Transcribed page contents
───

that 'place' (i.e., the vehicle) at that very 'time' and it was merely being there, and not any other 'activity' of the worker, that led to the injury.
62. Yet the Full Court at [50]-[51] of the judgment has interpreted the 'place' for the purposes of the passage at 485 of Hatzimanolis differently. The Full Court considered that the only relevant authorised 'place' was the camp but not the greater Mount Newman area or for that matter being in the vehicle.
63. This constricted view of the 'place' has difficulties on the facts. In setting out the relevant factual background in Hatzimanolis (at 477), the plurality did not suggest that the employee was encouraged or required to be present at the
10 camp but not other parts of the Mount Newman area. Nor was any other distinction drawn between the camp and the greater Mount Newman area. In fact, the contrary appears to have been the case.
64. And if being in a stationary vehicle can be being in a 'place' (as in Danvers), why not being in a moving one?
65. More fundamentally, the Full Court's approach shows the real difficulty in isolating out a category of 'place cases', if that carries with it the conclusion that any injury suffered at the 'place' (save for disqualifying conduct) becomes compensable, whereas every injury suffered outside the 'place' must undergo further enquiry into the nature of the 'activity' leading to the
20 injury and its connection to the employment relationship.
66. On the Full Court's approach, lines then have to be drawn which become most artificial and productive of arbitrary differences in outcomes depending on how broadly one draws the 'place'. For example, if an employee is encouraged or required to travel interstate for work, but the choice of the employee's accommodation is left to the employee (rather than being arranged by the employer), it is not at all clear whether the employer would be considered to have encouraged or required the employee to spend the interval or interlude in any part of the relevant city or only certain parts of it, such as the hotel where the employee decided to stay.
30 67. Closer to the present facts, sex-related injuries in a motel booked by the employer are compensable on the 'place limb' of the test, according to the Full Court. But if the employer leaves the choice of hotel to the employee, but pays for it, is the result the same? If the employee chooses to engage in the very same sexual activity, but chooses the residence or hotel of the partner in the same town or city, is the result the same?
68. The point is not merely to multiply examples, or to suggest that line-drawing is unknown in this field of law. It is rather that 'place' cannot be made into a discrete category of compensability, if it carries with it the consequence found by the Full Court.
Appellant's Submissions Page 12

───

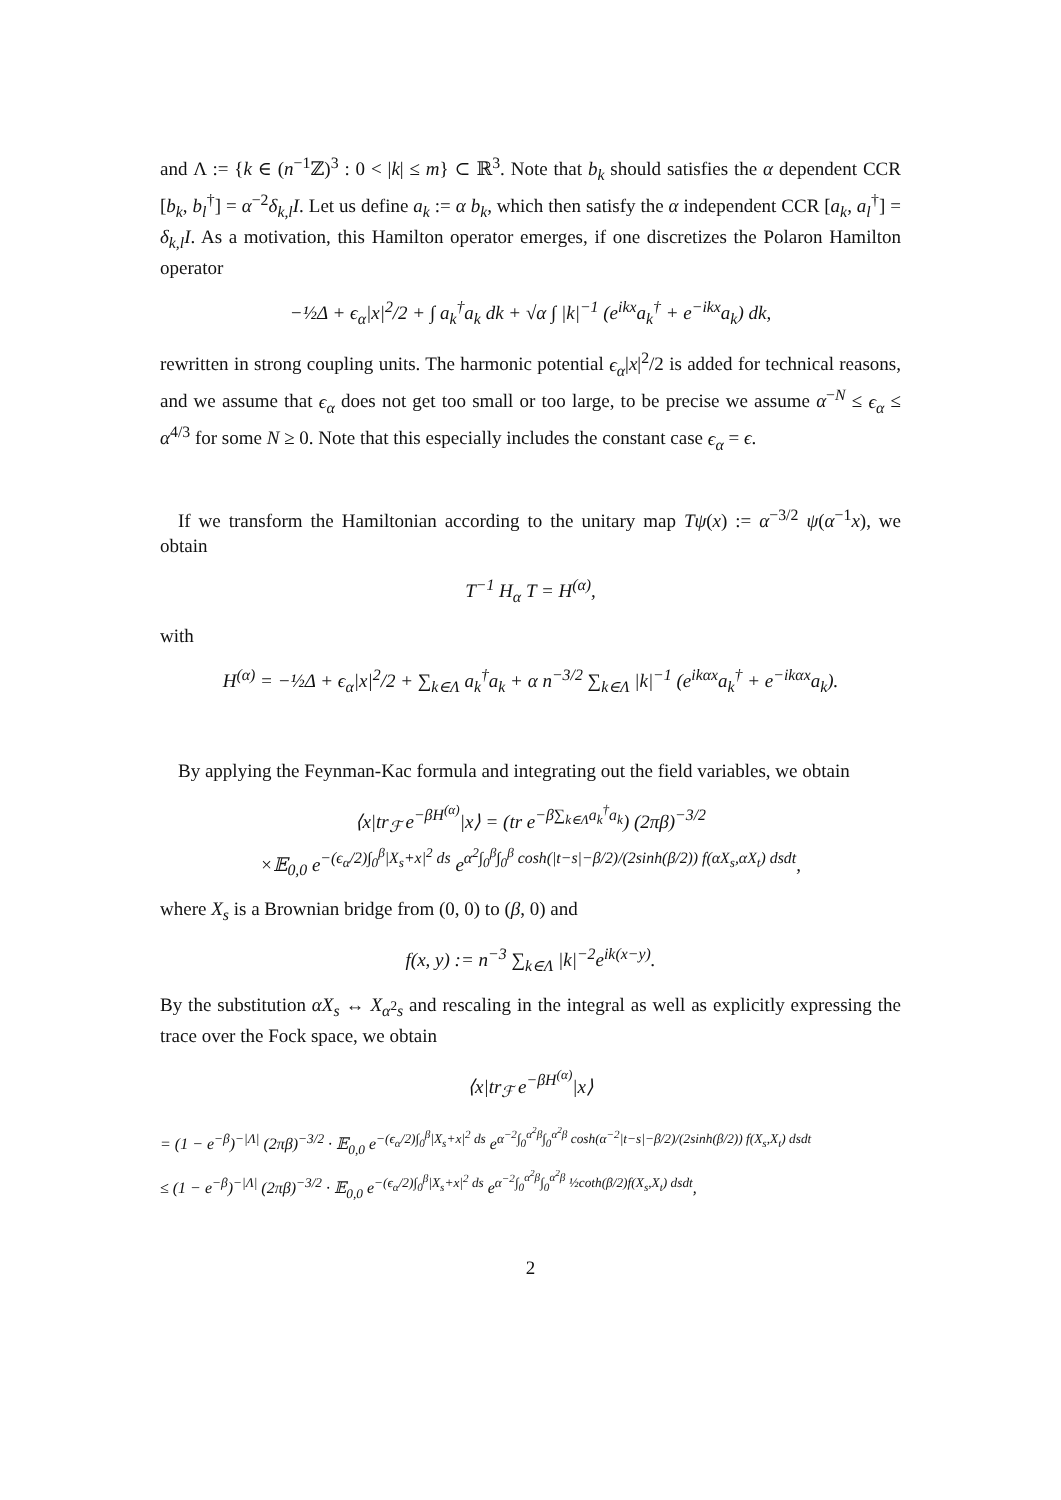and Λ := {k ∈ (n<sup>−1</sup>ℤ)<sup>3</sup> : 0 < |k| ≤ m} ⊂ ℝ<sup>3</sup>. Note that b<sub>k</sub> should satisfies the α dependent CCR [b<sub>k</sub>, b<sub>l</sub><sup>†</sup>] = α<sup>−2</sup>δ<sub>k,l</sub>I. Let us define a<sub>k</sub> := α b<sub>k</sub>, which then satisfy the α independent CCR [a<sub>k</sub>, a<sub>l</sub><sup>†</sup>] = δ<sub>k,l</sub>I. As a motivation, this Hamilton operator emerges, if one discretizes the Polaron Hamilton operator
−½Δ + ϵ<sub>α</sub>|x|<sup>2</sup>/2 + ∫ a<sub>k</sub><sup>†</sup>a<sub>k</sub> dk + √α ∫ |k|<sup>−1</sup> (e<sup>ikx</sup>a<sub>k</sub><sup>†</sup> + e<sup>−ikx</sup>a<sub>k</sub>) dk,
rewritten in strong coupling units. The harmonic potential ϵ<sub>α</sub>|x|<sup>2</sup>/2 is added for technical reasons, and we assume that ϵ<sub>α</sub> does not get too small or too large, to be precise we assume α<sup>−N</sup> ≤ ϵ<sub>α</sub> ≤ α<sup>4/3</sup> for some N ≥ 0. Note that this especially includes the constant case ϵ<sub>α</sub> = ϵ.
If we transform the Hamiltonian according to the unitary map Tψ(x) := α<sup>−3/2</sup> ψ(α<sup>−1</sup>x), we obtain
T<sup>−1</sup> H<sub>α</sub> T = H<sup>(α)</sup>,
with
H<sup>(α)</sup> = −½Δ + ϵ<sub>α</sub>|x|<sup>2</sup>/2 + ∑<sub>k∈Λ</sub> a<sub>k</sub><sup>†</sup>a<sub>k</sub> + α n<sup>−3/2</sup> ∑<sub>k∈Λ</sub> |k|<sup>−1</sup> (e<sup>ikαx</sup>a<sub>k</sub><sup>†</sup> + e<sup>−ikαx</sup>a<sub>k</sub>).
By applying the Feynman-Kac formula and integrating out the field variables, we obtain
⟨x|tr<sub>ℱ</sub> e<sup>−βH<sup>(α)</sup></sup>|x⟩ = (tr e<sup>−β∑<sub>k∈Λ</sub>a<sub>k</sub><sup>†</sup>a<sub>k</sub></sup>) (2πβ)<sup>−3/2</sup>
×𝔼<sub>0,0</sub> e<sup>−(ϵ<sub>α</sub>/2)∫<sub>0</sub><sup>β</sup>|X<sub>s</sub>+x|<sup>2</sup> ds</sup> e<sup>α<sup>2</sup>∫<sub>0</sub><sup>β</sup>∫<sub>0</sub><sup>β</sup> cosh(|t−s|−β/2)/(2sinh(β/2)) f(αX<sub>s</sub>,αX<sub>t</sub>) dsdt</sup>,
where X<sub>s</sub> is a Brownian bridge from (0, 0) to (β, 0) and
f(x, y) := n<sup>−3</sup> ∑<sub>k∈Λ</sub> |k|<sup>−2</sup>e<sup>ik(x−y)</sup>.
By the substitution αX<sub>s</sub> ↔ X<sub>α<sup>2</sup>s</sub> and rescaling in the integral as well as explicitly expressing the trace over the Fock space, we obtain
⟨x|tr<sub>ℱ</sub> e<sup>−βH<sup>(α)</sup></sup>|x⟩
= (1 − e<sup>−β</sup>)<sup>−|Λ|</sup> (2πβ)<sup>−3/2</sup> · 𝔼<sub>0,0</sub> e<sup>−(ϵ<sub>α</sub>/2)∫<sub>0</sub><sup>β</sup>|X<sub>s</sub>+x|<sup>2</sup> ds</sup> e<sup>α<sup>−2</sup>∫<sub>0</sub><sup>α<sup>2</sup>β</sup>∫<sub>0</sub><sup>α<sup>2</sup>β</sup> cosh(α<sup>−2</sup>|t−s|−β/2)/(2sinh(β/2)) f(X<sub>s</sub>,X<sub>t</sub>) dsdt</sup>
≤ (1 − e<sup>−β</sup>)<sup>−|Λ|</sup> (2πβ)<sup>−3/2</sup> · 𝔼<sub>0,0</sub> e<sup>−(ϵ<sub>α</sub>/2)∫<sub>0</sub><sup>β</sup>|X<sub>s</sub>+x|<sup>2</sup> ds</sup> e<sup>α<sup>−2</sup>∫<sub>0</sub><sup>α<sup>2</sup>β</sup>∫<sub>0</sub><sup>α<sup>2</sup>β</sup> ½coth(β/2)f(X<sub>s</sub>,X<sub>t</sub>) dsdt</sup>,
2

───

#### [YOUR GOAL]
Show all lines in the records above that hold "Mount".

#### [EXPECTED ANSWER]
62. Yet the Full Court at [50]-[51] of the judgment has interpreted the 'place' for the purposes of the passage at 485 of Hatzimanolis differently. The Full Court considered that the only relevant authorised 'place' was the camp but not the greater Mount Newman area or for that matter being in the vehicle.
10 camp but not other parts of the Mount Newman area. Nor was any other distinction drawn between the camp and the greater Mount Newman area. In fact, the contrary appears to have been the case.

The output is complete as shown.